Culture is universal. Every society has culture. Culture touches every “aspect of who and what we are” and becomes a lens of how we see and evaluate the world around us (Henslin 2011:36). Culture molds human nature and people learn to express nature in cultural ways. The sociological perspective acknowledges that all people are cultured.
Each generation transmits culture to the next providing us a roadmap and instruction on how to live our lives. Cultural transmission occurs through the learning and expression of traditions and customs. Learning your own group’s culture is enculturation. Adults are agents of enculturation responsible for passing on culture to each generation.
Through learning, people develop individual cultural characteristics that are part of a social pattern and integrated set of traits expressing a group’s core values (Kottak and Kozitis 2003). Thus, cultures are integrated and patterned systems serving a variety of social functions within groups. Enculturation gives members of a group a process to think symbolically, use language and tools, share common experiences and knowledge, and learn by observation, experience, as well as unconsciously from each other (Kottak and Kozitis 2003). The commonalities we share through culture establish familiarity and comfort among members of our own group.
Non-Material vs. Material Culture
Culture is either non-material or material. Non-material culture includes psychological and spiritual elements influencing the way individuals think and act. Material culture refers to physical artifacts people use and consume. Immaterial aspects of culture reflect social values, beliefs, norms, expressive symbols, and practices. Though these cultural elements are intangible, they often take on a physical form in our minds. Non-material culture becomes real in our perceptions and we begin to view them as objects as in the belief of God or other deity. Though we cannot physically see, hear, or touch a God belief makes them real and imaginable to us.

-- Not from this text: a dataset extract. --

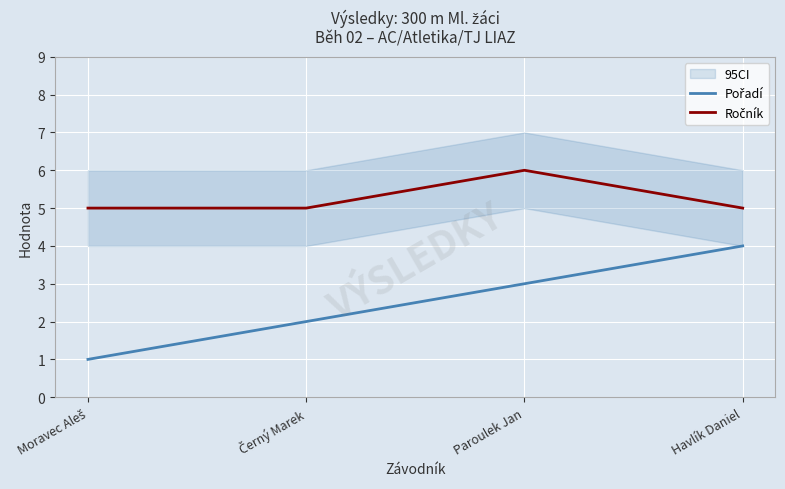

What is the value of the Ročník point at the 1st from the left?

5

Values or ideals define what is desirable in life and guides our preferences and choices. Changes in core values may seem threatening to some individuals or societies as “a threat to a way of life” (Henslin 2011:53). A strong bind to core values can also blind individuals to reality or objectivity reinforcing fallacies and stereotypes. Throughout history, there have always been differences between what people value (their ideal or public culture) and how they actually live their lives (their real or personal culture).
Beliefs sometimes mirror values. One’s belief system may align or determine their values influencing thoughts and actions. Beliefs are not always spiritual or supernatural. For example, the belief in love or feelings of affection are internal emotions or physical reactions that exhibit physiological changes in human chemistry. Some beliefs are true representations of metaphysical or abstract thinking which transcend the laws of nature such as faith or superstitions.

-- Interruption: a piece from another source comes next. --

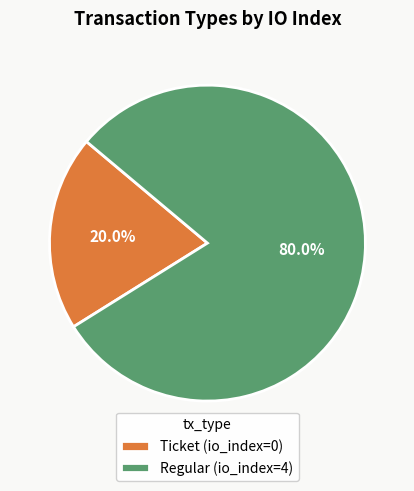

Count the number of slices in the pie.

2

- What is your personal cultural inventory? Describe your values and beliefs, the social norms in which you conform, the expressive symbols (including language) you understand and use regularly, your daily practices, and the artifacts you use frequently and those you treasure.
- How did you learn culture? Explain the socializing agents responsible for teaching you the traditions, customs, and rituals you live by and follow.
- What impact does culture have on your identity? Discuss how your culture influences your self-image, views, and role in society.
- How does culture influence your thinking and behavior towards others? Explain how your culture impacts the image or understanding you have about others including assumptions, stereotypes, and prejudices.
Norms or rules develop out of a group’s values and beliefs. When people defy the rules, they receive social reactions resulting in a sanction. Sanctions are a form of social control (Griffiths, Keirns, Strayer, Cody-Rydzewsk, Scaramuzzo, Sadler, Vyain, Byer, and Jones 2015). When people follow the rules, they receive a positive sanction or reward, and when they break the rules, they receive a negative one or punishment that may include social isolation.
Symbols help people understand the world (Griffiths et al. 2015). Symbols include gestures, signs, signals, objects, and words. Language is the symbolic system people use to communicate both verbally and in writing (Griffiths et al. 2015). Language constantly evolves and provides the basis for sharing cultural experiences and ideas.
The Sapir-Worf Hypothesis suggests people experience the world through symbolic language that derives from culture itself (Griffiths et al. 2015). If you see, hear, or think of a word, it creates a mental image in your head helping you understand and interpret meaning. If you are not familiar with a word or its language, you are unable to comprehend meaning creating a cultural gap or boundary between you and the cultural world around you. Language makes symbolic thought possible.
Practices or the behaviors we carry out develop from or in response to our thoughts. We fulfill rituals, traditions, or customs based on our values, beliefs, norms, and expressive symbols.
Culture dictates and influences how people live their lives. Cultural practices become habitual from frequent repetition (Henslin 2011). Habitualization leads to institutionalization by consensus of a social group. This results in cultural patterns and systems becoming logical and the viewed as the norm.
Material culture is inherently unnatural, such as buildings, machines, electronic devices, clothing, hairstyles, etc. (Henslin 2011). Dialogue about culture often ignores its close tie to material realities in society. The cultural explanations we receive from family, friends, school, work, and media justify cultural realities and utilities of the artifacts we use and consume. Human behavior is purposeful and material culture in our lives derives from the interests of our socializing agents in our environment.